The accounting profession, like many others, has found itself thrust into a new reality shaped by the COVID-19 pandemic. With evolving standards, laws, and best practices, financial professionals are grappling with unprecedented uncertainty, making it challenging to navigate the profound impacts of the coronavirus on financial reporting.
The Inherent Uncertainty in Financial Statements:
Timothy Gearty, Vishal’s national lead instructor, emphasizes that financial statements are not an exact science but rely heavily on management judgment, which, in turn, is built upon the ability to forecast the economy. The ongoing pandemic has intensified this uncertainty, presenting significant challenges for Certified Public Accountants (CPAs) as they address various issues related to coronavirus and financial reporting.

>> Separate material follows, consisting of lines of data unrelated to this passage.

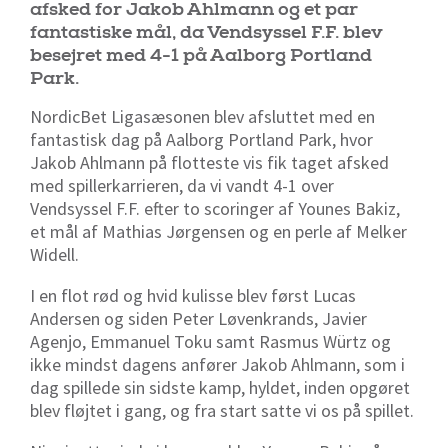
afsked for Jakob Ahlmann og et par
fantastiske mål, da Vendsyssel F.F. blev
besejret med 4-1 på Aalborg Portland
Park.
NordicBet Ligasæsonen blev afsluttet med en
fantastisk dag på Aalborg Portland Park, hvor
Jakob Ahlmann på flotteste vis fik taget afsked
med spillerkarrieren, da vi vandt 4-1 over
Vendsyssel F.F. efter to scoringer af Younes Bakiz,
et mål af Mathias Jørgensen og en perle af Melker
Widell.
I en flot rød og hvid kulisse blev først Lucas
Andersen og siden Peter Løvenkrands, Javier
Agenjo, Emmanuel Toku samt Rasmus Würtz og
ikke mindst dagens anfører Jakob Ahlmann, som i
dag spillede sin sidste kamp, hyldet, inden opgøret
blev fløjtet i gang, og fra start satte vi os på spillet.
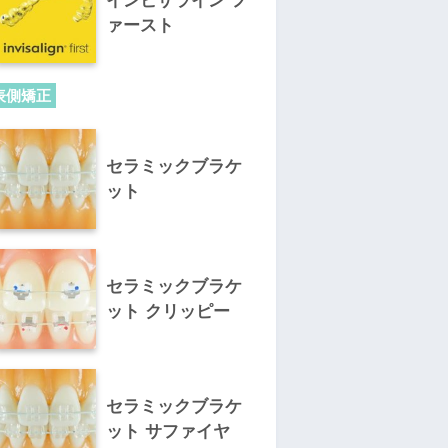
インビザライン フ
ァースト
表側矯正
セラミックブラケ
ット
セラミックブラケ
ット クリッピー
セラミックブラケ
ット サファイヤ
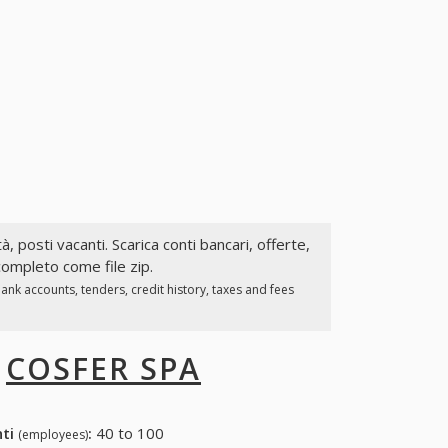
tà, posti vacanti. Scarica conti bancari, offerte,
completo come file zip.
nk accounts, tenders, credit history, taxes and fees
I
COSFER SPA
nti
:
40 to 100
(employees)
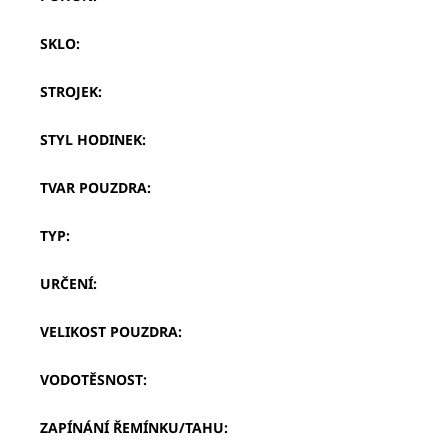
SKLO
:
STROJEK
:
STYL HODINEK
:
TVAR POUZDRA
:
TYP
:
URČENÍ
:
VELIKOST POUZDRA
:
VODOTĚSNOST
:
ZAPÍNÁNÍ ŘEMÍNKU/TAHU
:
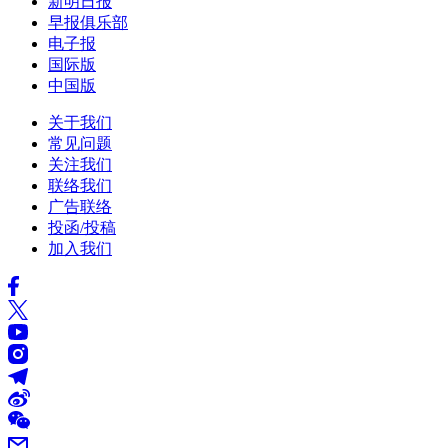
新明日报
早报俱乐部
电子报
国际版
中国版
关于我们
常见问题
关注我们
联络我们
广告联络
投函/投稿
加入我们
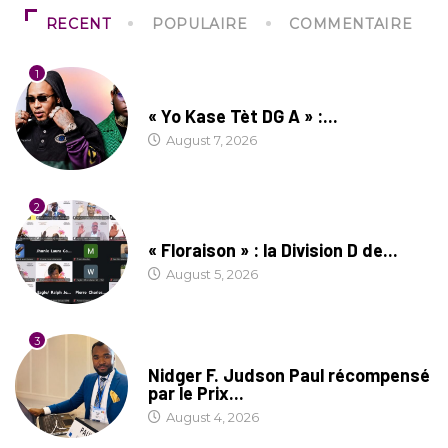
RECENT
POPULAIRE
COMMENTAIRE
1
CULTURE
« Yo Kase Tèt DG A » :...
August 7, 2026
2
SOCIÉTÉ
« Floraison » : la Division D de...
August 5, 2026
3
SOCIÉTÉ
Nidger F. Judson Paul récompensé
par le Prix...
August 4, 2026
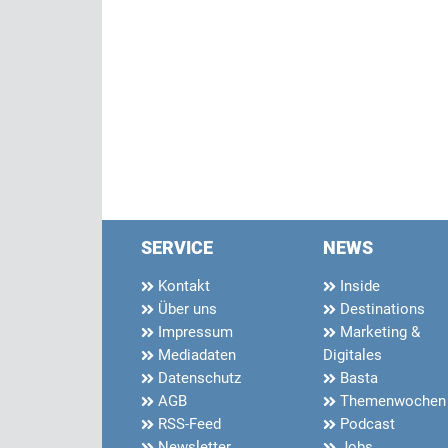
SERVICE
NEWS
Kontakt
Inside
Über uns
Destinations
Impressum
Marketing &
Mediadaten
Digitales
Datenschutz
Basta
AGB
Themenwochen
RSS-Feed
Podcast
Newsletter
Jobs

The 5 Most Significant COVID-19 Financial Impacts:
CECL (Currently Expected Credit Loss):
Standardized in December 2019 for public companies filing with the SEC, CECL (to be implemented in December 2020 for all other organizations) shifts away from historical debt trends in forecasting. COVID-19 has added complexity to making reasonable and supportable forecasts about the future, especially concerning the long-term employment picture and its impact on customer demand.
With companies downsizing and seeking rent concessions due to financial hardships, accounting for such concessions becomes a vital concern. Determining whether concessions are lease modifications or variable lease payments poses a challenge in the context of COVID-19 financial reporting.

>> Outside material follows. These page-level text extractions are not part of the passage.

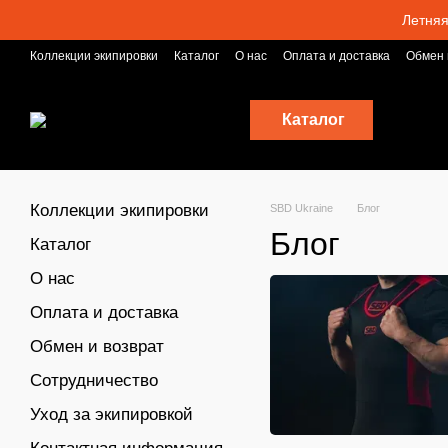
Перейти к основному контенту
Летняя
Коллекции экипировки
Каталог
О нас
Оплата и доставка
Обмен 
Блог
Каталог
Коллекции экипировки
SBD Ukraine
Блог
Блог
Каталог
О нас
Оплата и доставка
Обмен и возврат
Сотрудничество
Уход за экипировкой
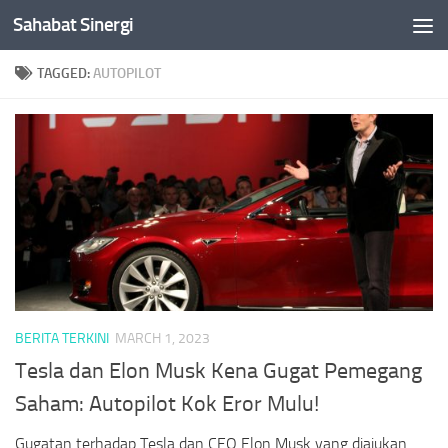
Sahabat Sinergi
Skip to content
TAGGED:
AUTOPILOT
BERITA TERKINI
MARCH 1, 2023
Tesla dan Elon Musk Kena Gugat Pemegang
Saham: Autopilot Kok Eror Mulu!
Gugatan terhadap Tesla dan CEO Elon Musk yang diajukan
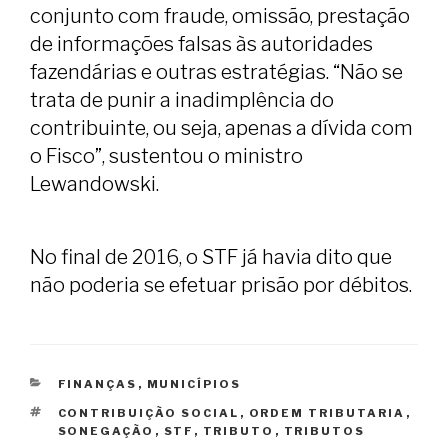
conjunto com fraude, omissão, prestação
de informações falsas às autoridades
fazendárias e outras estratégias. “Não se
trata de punir a inadimplência do
contribuinte, ou seja, apenas a dívida com
o Fisco”, sustentou o ministro
Lewandowski.
No final de 2016, o STF já havia dito que
não poderia se efetuar prisão por débitos.
CATEGORIAS
FINANÇAS
,
MUNICÍPIOS
TAGS
CONTRIBUIÇÃO SOCIAL
,
ORDEM TRIBUTARIA
,
SONEGAÇÃO
,
STF
,
TRIBUTO
,
TRIBUTOS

Variable Consideration in Revenue Recognition:
The uncertain nature of the pandemic has made estimating variable consideration, including discounts and rebates, more challenging. Actions taken in response to the pandemic may impact the estimated amount of variable consideration, requiring companies to reassess their revenue recognition strategies.

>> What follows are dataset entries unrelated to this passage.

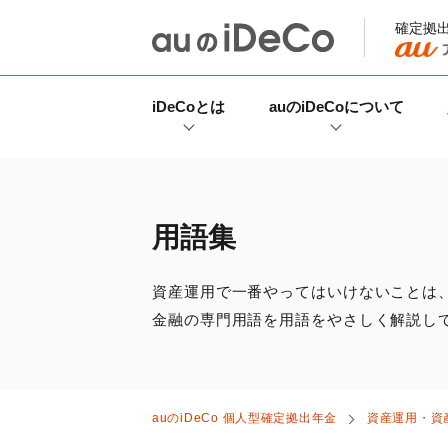
確定拠
iDeCo
とは
auの
iDeCo
について
用語集
資産運用で一番やってはいけないことは
金融の専門用語を用語をやさしく解説し
auの
iDeCo
個人型確定拠出年金
資産運用・資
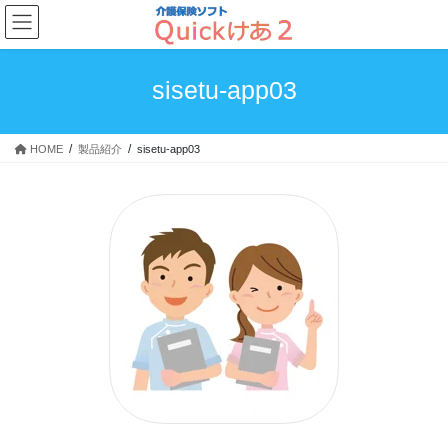
コ
ナ
ン
ビ
テ
ゲ
ン
ー
sisetu-app03
ツ
シ
へ
ョ
ス
ン
HOME
製品紹介
sisetu-app03
キ
に
ッ
移
プ
動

Payroll Protection Program (PPP):
As part of the federal stimulus program, accounting for funds received through PPP is a direct consequence of COVID-19. Deciding whether to treat it as debt or comply with International Accounting Standard (IAS) 20 and treat it as a government grant poses a dilemma for financial professionals.
Assessing Going Concern:
Companies must evaluate whether the economic downturn resulting from the pandemic affects their ability to continue as a going concern. Factors such as recurring operating losses, negative cash flows, and adverse financial ratios must be considered, making this one of the more complex issues related to the coronavirus financial impact.
Mitigating Risk in COVID-19 Financial Reporting:
Gearty emphasizes that risk associated with COVID-19 may impact asset impairment assessments, cash flow forecasts, liquidity determinations, restructuring cost estimates, and revenue streams. In response, CPAs must provide more detailed information in financial statement footnotes, avoiding boilerplate language. Regulators, such as the SEC, are encouraging a genuine analysis unique to each company in both footnotes and the management discussion and analysis (MD&A) section.
Key Elements to Include in Financial Statement Footnotes:
- Operational adjustments
- Changes in leadership
- Amendments to financial arrangements
- Financial impact of the CARES Act
- Early warning disclosures regarding asset impairment
- Inability to meet debt covenants
- Expected employee termination and restructuring charges
Financial professionals are grappling with the enduring impacts of the COVID-19 pandemic on financial reporting. The uncertainties introduced by the crisis demand a nuanced and thorough approach to address the challenges outlined. As the landscape continues to evolve, staying vigilant, providing comprehensive disclosures, and adapting to the dynamic environment will be crucial for navigating the uncharted territory of financial reporting in the post-pandemic era.